Quel topo en Hainaut un an après les élections communales?

Le 14 octobre 2012, on votait dans les 69 communes du Hainaut, comme dans les 589 communes du pays.
Le 14 octobre 2012, on votait dans les 69 communes du Hainaut, comme dans les 589 communes du pays. - © VIRGINIE LEFOUR - BELGA

Le 14 octobre 2012, on votait dans les 69 communes du Hainaut, comme dans les 589 communes du pays. En Wallonie Picarde, à Mons-Borinage et dans le Centre, 17 nouveaux bourgmestres ont fait leur apparition. Et on compte à peu près autant de nouvelles coalitions au pouvoir. Mais une donnée semble constante partout en Hainaut : c'est la pression sur les finances.

Difficile, un an plus tard de faire le bilan de cette première année. Il faut dire que les choses sérieuses commencent rarement dès l'installation des premiers conseils. D’ailleurs, dans les communes, les élus ont six ans devant eux. Et en cas de changement de majorité, il faut prendre ses marques, lancer les projets, rechercher de nouveaux subsides... Bref, les gros dossiers aboutissent rarement la première année.

On a bien vu le contournement d'Enghien achevé après 20 ans de travaux, la semaine dernière, mais ce n'est pas exclusivement lié à la présence d'un nouveau bourgmestre Écolo. Les projets éoliens sont revenus sur le tapis à Leuze, Frasnes, Celles par exemple, Tournai a travaillé sur le mendicité, Mouscron sur son centre administratif.

Constante plutôt générale, les nouveaux collèges se sont surtout penchés sur des budgets difficiles.

Ath et Binche ont ouvert les hostilités avec des licenciements annoncés dès le début 2013, une quinzaine à Ath, une vingtaine au CPAS de Binche. Mais globalement, les bourgmestres et les échevins des Finances comptent leurs sous partout. Dans les petites communes de Péruwelz ou Lessines, comme dans les grosses communes.
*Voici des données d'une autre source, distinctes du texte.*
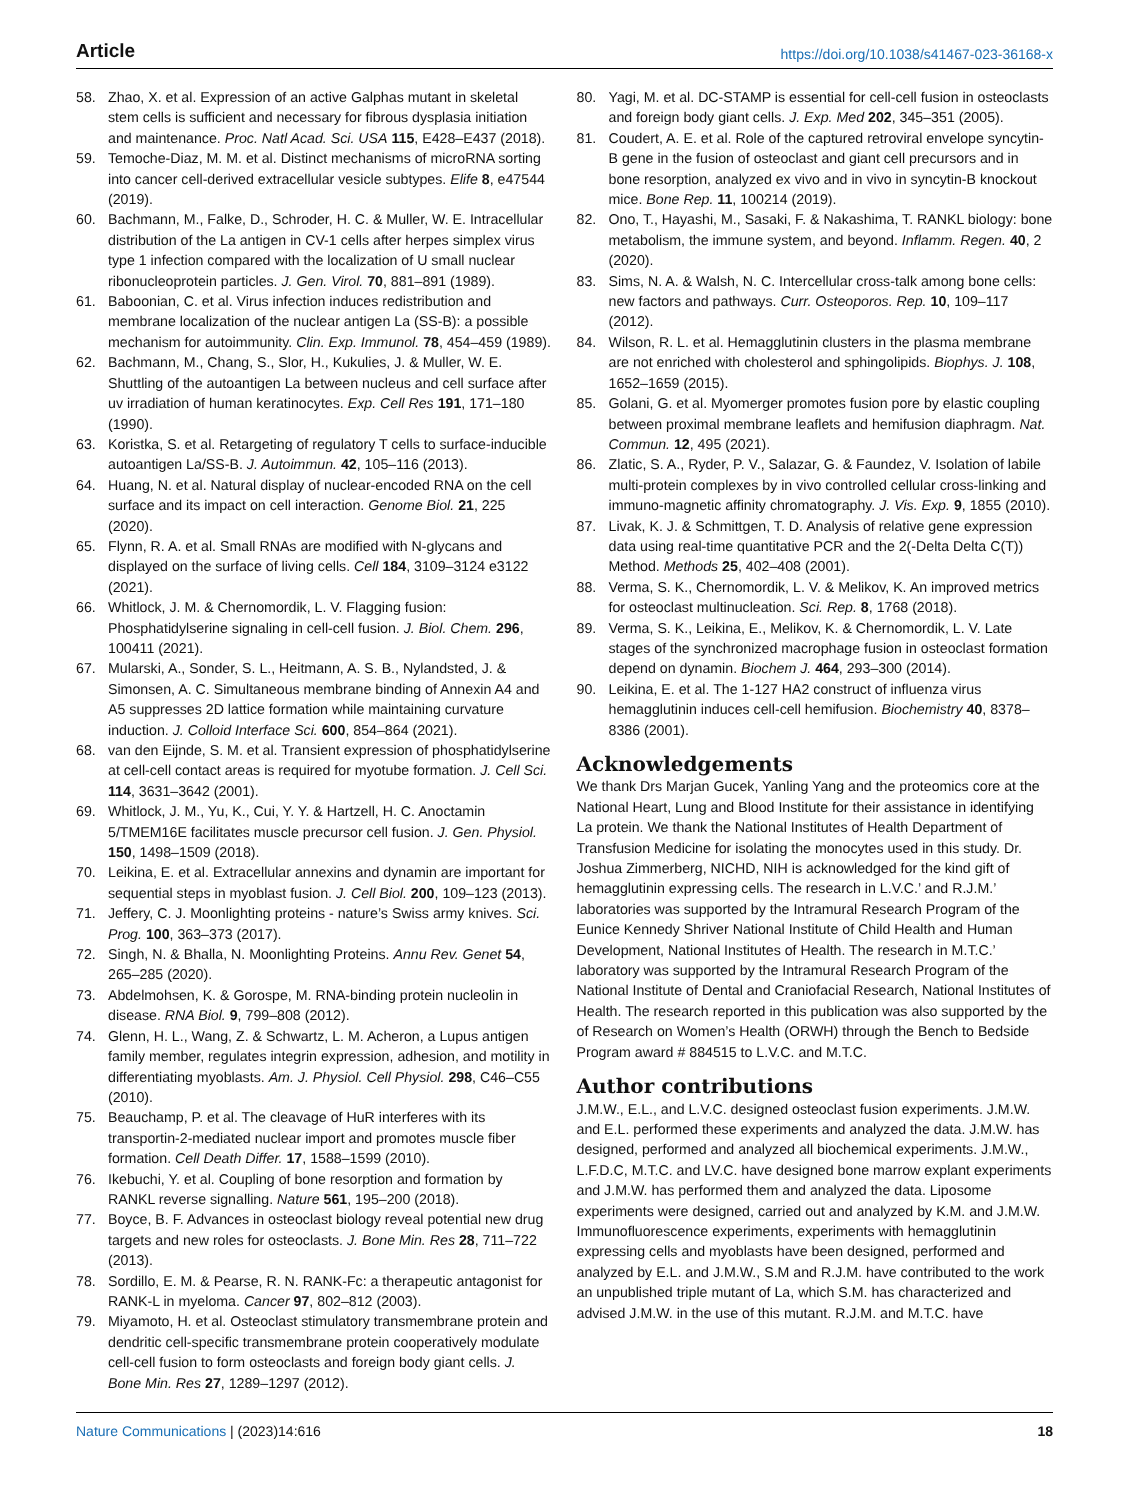Article https://doi.org/10.1038/s41467-023-36168-x
58. Zhao, X. et al. Expression of an active Galphas mutant in skeletal stem cells is sufficient and necessary for fibrous dysplasia initiation and maintenance. Proc. Natl Acad. Sci. USA 115, E428–E437 (2018).
59. Temoche-Diaz, M. M. et al. Distinct mechanisms of microRNA sorting into cancer cell-derived extracellular vesicle subtypes. Elife 8, e47544 (2019).
60. Bachmann, M., Falke, D., Schroder, H. C. & Muller, W. E. Intracellular distribution of the La antigen in CV-1 cells after herpes simplex virus type 1 infection compared with the localization of U small nuclear ribonucleoprotein particles. J. Gen. Virol. 70, 881–891 (1989).
61. Baboonian, C. et al. Virus infection induces redistribution and membrane localization of the nuclear antigen La (SS-B): a possible mechanism for autoimmunity. Clin. Exp. Immunol. 78, 454–459 (1989).
62. Bachmann, M., Chang, S., Slor, H., Kukulies, J. & Muller, W. E. Shuttling of the autoantigen La between nucleus and cell surface after uv irradiation of human keratinocytes. Exp. Cell Res 191, 171–180 (1990).
63. Koristka, S. et al. Retargeting of regulatory T cells to surface-inducible autoantigen La/SS-B. J. Autoimmun. 42, 105–116 (2013).
64. Huang, N. et al. Natural display of nuclear-encoded RNA on the cell surface and its impact on cell interaction. Genome Biol. 21, 225 (2020).
65. Flynn, R. A. et al. Small RNAs are modified with N-glycans and displayed on the surface of living cells. Cell 184, 3109–3124 e3122 (2021).
66. Whitlock, J. M. & Chernomordik, L. V. Flagging fusion: Phosphatidylserine signaling in cell-cell fusion. J. Biol. Chem. 296, 100411 (2021).
67. Mularski, A., Sonder, S. L., Heitmann, A. S. B., Nylandsted, J. & Simonsen, A. C. Simultaneous membrane binding of Annexin A4 and A5 suppresses 2D lattice formation while maintaining curvature induction. J. Colloid Interface Sci. 600, 854–864 (2021).
68. van den Eijnde, S. M. et al. Transient expression of phosphatidylserine at cell-cell contact areas is required for myotube formation. J. Cell Sci. 114, 3631–3642 (2001).
69. Whitlock, J. M., Yu, K., Cui, Y. Y. & Hartzell, H. C. Anoctamin 5/TMEM16E facilitates muscle precursor cell fusion. J. Gen. Physiol. 150, 1498–1509 (2018).
70. Leikina, E. et al. Extracellular annexins and dynamin are important for sequential steps in myoblast fusion. J. Cell Biol. 200, 109–123 (2013).
71. Jeffery, C. J. Moonlighting proteins - nature’s Swiss army knives. Sci. Prog. 100, 363–373 (2017).
72. Singh, N. & Bhalla, N. Moonlighting Proteins. Annu Rev. Genet 54, 265–285 (2020).
73. Abdelmohsen, K. & Gorospe, M. RNA-binding protein nucleolin in disease. RNA Biol. 9, 799–808 (2012).
74. Glenn, H. L., Wang, Z. & Schwartz, L. M. Acheron, a Lupus antigen family member, regulates integrin expression, adhesion, and motility in differentiating myoblasts. Am. J. Physiol. Cell Physiol. 298, C46–C55 (2010).
75. Beauchamp, P. et al. The cleavage of HuR interferes with its transportin-2-mediated nuclear import and promotes muscle fiber formation. Cell Death Differ. 17, 1588–1599 (2010).
76. Ikebuchi, Y. et al. Coupling of bone resorption and formation by RANKL reverse signalling. Nature 561, 195–200 (2018).
77. Boyce, B. F. Advances in osteoclast biology reveal potential new drug targets and new roles for osteoclasts. J. Bone Min. Res 28, 711–722 (2013).
78. Sordillo, E. M. & Pearse, R. N. RANK-Fc: a therapeutic antagonist for RANK-L in myeloma. Cancer 97, 802–812 (2003).
79. Miyamoto, H. et al. Osteoclast stimulatory transmembrane protein and dendritic cell-specific transmembrane protein cooperatively modulate cell-cell fusion to form osteoclasts and foreign body giant cells. J. Bone Min. Res 27, 1289–1297 (2012).
80. Yagi, M. et al. DC-STAMP is essential for cell-cell fusion in osteoclasts and foreign body giant cells. J. Exp. Med 202, 345–351 (2005).
81. Coudert, A. E. et al. Role of the captured retroviral envelope syncytin-B gene in the fusion of osteoclast and giant cell precursors and in bone resorption, analyzed ex vivo and in vivo in syncytin-B knockout mice. Bone Rep. 11, 100214 (2019).
82. Ono, T., Hayashi, M., Sasaki, F. & Nakashima, T. RANKL biology: bone metabolism, the immune system, and beyond. Inflamm. Regen. 40, 2 (2020).
83. Sims, N. A. & Walsh, N. C. Intercellular cross-talk among bone cells: new factors and pathways. Curr. Osteoporos. Rep. 10, 109–117 (2012).
84. Wilson, R. L. et al. Hemagglutinin clusters in the plasma membrane are not enriched with cholesterol and sphingolipids. Biophys. J. 108, 1652–1659 (2015).
85. Golani, G. et al. Myomerger promotes fusion pore by elastic coupling between proximal membrane leaflets and hemifusion diaphragm. Nat. Commun. 12, 495 (2021).
86. Zlatic, S. A., Ryder, P. V., Salazar, G. & Faundez, V. Isolation of labile multi-protein complexes by in vivo controlled cellular cross-linking and immuno-magnetic affinity chromatography. J. Vis. Exp. 9, 1855 (2010).
87. Livak, K. J. & Schmittgen, T. D. Analysis of relative gene expression data using real-time quantitative PCR and the 2(-Delta Delta C(T)) Method. Methods 25, 402–408 (2001).
88. Verma, S. K., Chernomordik, L. V. & Melikov, K. An improved metrics for osteoclast multinucleation. Sci. Rep. 8, 1768 (2018).
89. Verma, S. K., Leikina, E., Melikov, K. & Chernomordik, L. V. Late stages of the synchronized macrophage fusion in osteoclast formation depend on dynamin. Biochem J. 464, 293–300 (2014).
90. Leikina, E. et al. The 1-127 HA2 construct of influenza virus hemagglutinin induces cell-cell hemifusion. Biochemistry 40, 8378–8386 (2001).
Acknowledgements
We thank Drs Marjan Gucek, Yanling Yang and the proteomics core at the National Heart, Lung and Blood Institute for their assistance in identifying La protein. We thank the National Institutes of Health Department of Transfusion Medicine for isolating the monocytes used in this study. Dr. Joshua Zimmerberg, NICHD, NIH is acknowledged for the kind gift of hemagglutinin expressing cells. The research in L.V.C.’ and R.J.M.’ laboratories was supported by the Intramural Research Program of the Eunice Kennedy Shriver National Institute of Child Health and Human Development, National Institutes of Health. The research in M.T.C.’ laboratory was supported by the Intramural Research Program of the National Institute of Dental and Craniofacial Research, National Institutes of Health. The research reported in this publication was also supported by the of Research on Women’s Health (ORWH) through the Bench to Bedside Program award # 884515 to L.V.C. and M.T.C.
Author contributions
J.M.W., E.L., and L.V.C. designed osteoclast fusion experiments. J.M.W. and E.L. performed these experiments and analyzed the data. J.M.W. has designed, performed and analyzed all biochemical experiments. J.M.W., L.F.D.C, M.T.C. and LV.C. have designed bone marrow explant experiments and J.M.W. has performed them and analyzed the data. Liposome experiments were designed, carried out and analyzed by K.M. and J.M.W. Immunofluorescence experiments, experiments with hemagglutinin expressing cells and myoblasts have been designed, performed and analyzed by E.L. and J.M.W., S.M and R.J.M. have contributed to the work an unpublished triple mutant of La, which S.M. has characterized and advised J.M.W. in the use of this mutant. R.J.M. and M.T.C. have
Nature Communications | (2023)14:616 18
A Mons, le mot "rigueur" est à l'ordre du jour depuis début 2013… A Mons, où l'échevin des finances MR a claqué la porte lors du dernier Conseil Communal.

C'est aussi un élément à retenir, un an après les élections : la tension monte. Entre les composantes des majorités, et aussi à l'intérieur même des partis, comme au PS à Tournai.

Les prochaines élections (législatives, régionales et européennes), c'est dans sept mois et demi. La campagne a commencé.